With the new service, "customers will be able to download movies, music and television shows, as well as upload digital photographs faster than ever," the MSO promises.

Except that subscribers shouldn’t expect to actually get to use that full 50/5 Mbps link 24/7.

The fine print in the Comcast.net Terms of Service says, under the heading "Network Management and Limitations on Bandwidth Consumption":

Comcast reserves the right to suspend or terminate Service accounts where bandwidth consumption is not characteristic of a typical residential user of the Service as determined by the company in its sole discretion. Common activities that may cause excessive bandwidth consumption in violation of this Policy include, but are not limited to, numerous or continuous bulk transfers of files and other high capacity traffic using (i) file transfer protocol ("FTP"), (ii) peer-to-peer applications, and (iii) newsgroups, whether provided by Comcast or a third party.

As DSLReports.com and other blogs pointed out, Comcast inserted this language into the TOS in January, amid the brouhaha over Comcast’s throttling of P2P traffic.

Since then Comcast has turned over a new leaf, at least in its public statements on the P2P issue, announcing that it’s working with BitTorrent and others to make file-sharing applications work better.

So Comcast needs to update the acceptable use policy again, because it also says network management techniques may include "temporarily delaying peer-to-peer sessions (or sessions using other applications or protocols)."

But — even under the new policy — Comcast says it will impose caps on the users eating up an excessive amount of bandwidth. The subtle difference is that Comcast will be throttling back individual users, rather than individual applications.

This is, to say the least, a mixed message, as I’ve written about before (see "Porsches and Speed Limits").

After all, wouldn’t a customer with an alleged 50-Mbps downstream Internet connection be expected to exhibit bandwidth consumption that is, to use the Comcast TOS terminology, "not characteristic of a typical residential user"? 

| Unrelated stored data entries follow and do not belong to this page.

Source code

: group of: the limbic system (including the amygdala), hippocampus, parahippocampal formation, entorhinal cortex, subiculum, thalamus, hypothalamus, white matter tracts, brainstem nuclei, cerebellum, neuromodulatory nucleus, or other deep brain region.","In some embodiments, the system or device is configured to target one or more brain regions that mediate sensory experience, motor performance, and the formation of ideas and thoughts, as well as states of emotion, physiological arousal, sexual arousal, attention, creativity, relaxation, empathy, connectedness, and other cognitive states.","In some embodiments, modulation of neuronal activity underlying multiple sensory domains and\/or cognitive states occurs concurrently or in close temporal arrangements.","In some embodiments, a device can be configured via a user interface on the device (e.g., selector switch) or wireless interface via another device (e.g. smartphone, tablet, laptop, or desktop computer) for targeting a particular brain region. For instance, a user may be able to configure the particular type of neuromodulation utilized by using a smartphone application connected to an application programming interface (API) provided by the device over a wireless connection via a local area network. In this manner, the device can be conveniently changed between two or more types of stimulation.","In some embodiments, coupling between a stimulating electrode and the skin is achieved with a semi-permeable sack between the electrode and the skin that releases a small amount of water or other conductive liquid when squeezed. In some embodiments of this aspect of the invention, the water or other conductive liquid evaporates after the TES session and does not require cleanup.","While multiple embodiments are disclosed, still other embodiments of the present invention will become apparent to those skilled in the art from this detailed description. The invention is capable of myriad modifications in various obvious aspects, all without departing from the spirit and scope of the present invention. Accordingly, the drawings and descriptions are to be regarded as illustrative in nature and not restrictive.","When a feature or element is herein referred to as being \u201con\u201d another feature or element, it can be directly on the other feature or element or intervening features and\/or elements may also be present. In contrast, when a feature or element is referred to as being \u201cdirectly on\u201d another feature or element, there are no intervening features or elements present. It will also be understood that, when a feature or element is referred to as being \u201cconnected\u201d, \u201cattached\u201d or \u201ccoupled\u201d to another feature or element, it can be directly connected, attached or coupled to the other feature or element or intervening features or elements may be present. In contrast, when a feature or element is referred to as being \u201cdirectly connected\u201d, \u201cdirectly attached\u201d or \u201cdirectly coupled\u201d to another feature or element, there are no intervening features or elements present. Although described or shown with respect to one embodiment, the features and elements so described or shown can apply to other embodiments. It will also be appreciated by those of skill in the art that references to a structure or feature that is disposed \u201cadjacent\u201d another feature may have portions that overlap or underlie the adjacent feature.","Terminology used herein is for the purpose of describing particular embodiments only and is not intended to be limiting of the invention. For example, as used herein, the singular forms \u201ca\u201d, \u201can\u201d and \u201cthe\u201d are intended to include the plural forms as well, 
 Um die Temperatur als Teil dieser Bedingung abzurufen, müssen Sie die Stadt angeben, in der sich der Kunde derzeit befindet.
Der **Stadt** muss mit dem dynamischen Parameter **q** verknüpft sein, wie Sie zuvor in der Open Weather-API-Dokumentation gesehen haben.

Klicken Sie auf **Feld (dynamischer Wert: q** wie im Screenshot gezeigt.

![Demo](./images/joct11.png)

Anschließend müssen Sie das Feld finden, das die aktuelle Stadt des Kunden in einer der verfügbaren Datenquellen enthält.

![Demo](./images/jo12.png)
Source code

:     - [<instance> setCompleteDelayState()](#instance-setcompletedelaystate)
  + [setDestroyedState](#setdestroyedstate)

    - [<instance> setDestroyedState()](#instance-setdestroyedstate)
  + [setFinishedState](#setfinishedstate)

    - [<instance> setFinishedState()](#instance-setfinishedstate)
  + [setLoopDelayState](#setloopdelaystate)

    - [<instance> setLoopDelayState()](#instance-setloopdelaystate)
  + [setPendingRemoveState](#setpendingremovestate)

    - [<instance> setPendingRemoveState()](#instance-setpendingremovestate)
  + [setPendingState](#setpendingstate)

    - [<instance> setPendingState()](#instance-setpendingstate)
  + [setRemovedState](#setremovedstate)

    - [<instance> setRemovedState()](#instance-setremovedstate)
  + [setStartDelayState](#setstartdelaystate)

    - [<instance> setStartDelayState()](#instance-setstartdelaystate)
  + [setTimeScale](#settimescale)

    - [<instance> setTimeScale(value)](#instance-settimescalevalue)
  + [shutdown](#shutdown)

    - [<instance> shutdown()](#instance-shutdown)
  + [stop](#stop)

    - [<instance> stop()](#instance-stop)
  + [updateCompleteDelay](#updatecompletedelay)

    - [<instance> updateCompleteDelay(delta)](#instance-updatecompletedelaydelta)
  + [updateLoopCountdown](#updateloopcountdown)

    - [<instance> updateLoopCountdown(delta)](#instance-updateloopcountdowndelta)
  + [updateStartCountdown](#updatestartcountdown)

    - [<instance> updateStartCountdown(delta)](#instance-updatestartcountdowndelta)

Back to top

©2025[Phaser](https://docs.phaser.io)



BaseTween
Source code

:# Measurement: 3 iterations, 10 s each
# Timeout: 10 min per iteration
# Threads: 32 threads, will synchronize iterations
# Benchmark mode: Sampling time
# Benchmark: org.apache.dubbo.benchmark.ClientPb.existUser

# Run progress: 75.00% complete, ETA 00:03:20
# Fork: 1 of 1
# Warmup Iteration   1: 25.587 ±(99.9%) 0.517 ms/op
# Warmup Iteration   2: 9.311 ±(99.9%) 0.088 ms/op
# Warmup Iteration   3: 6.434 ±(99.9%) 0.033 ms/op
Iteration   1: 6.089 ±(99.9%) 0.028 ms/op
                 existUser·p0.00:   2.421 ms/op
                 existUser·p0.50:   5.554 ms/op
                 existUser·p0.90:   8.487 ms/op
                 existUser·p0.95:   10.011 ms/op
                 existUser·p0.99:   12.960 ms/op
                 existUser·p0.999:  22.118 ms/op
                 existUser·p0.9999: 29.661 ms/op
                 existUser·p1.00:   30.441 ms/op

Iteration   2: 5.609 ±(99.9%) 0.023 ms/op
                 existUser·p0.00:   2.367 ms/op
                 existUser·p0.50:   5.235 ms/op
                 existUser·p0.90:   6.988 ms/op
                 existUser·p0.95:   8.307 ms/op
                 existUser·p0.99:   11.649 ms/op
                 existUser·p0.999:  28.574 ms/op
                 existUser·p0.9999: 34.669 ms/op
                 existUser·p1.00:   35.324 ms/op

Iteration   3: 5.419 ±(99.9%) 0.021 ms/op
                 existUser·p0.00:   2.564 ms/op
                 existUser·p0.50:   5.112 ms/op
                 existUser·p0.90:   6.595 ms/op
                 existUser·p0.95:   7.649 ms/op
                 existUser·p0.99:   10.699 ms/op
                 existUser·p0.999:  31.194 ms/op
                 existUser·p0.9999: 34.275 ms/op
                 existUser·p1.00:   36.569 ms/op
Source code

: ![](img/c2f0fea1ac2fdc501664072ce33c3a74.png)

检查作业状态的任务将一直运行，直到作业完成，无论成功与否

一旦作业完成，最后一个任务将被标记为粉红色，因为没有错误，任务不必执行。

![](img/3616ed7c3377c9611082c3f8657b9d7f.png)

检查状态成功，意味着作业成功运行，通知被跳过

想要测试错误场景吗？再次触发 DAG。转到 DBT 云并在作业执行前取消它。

To refine my earlier metaphor, this is like leasing someone a Lamborghini that can crack 200 MPH. But disabling the car from driving more than, say, 30 miles a day.

Forget the regulatory implications of all this. (Kevin Martin is probably leaving soon anyway.) There’s a real danger of further disappointing customers on this front.

Comcast has already done that with its existing cable modem service: Broadband subscribers in California and Washington, D.C., have sued the MSO, alleging it falsely advertised "crazy-fast" speeds and "unfettered access" to the Internet that it did not deliver.

What will happen when that "extreme" 50-Meg service isn’t quite as extremely Comcastic as a new sub expects?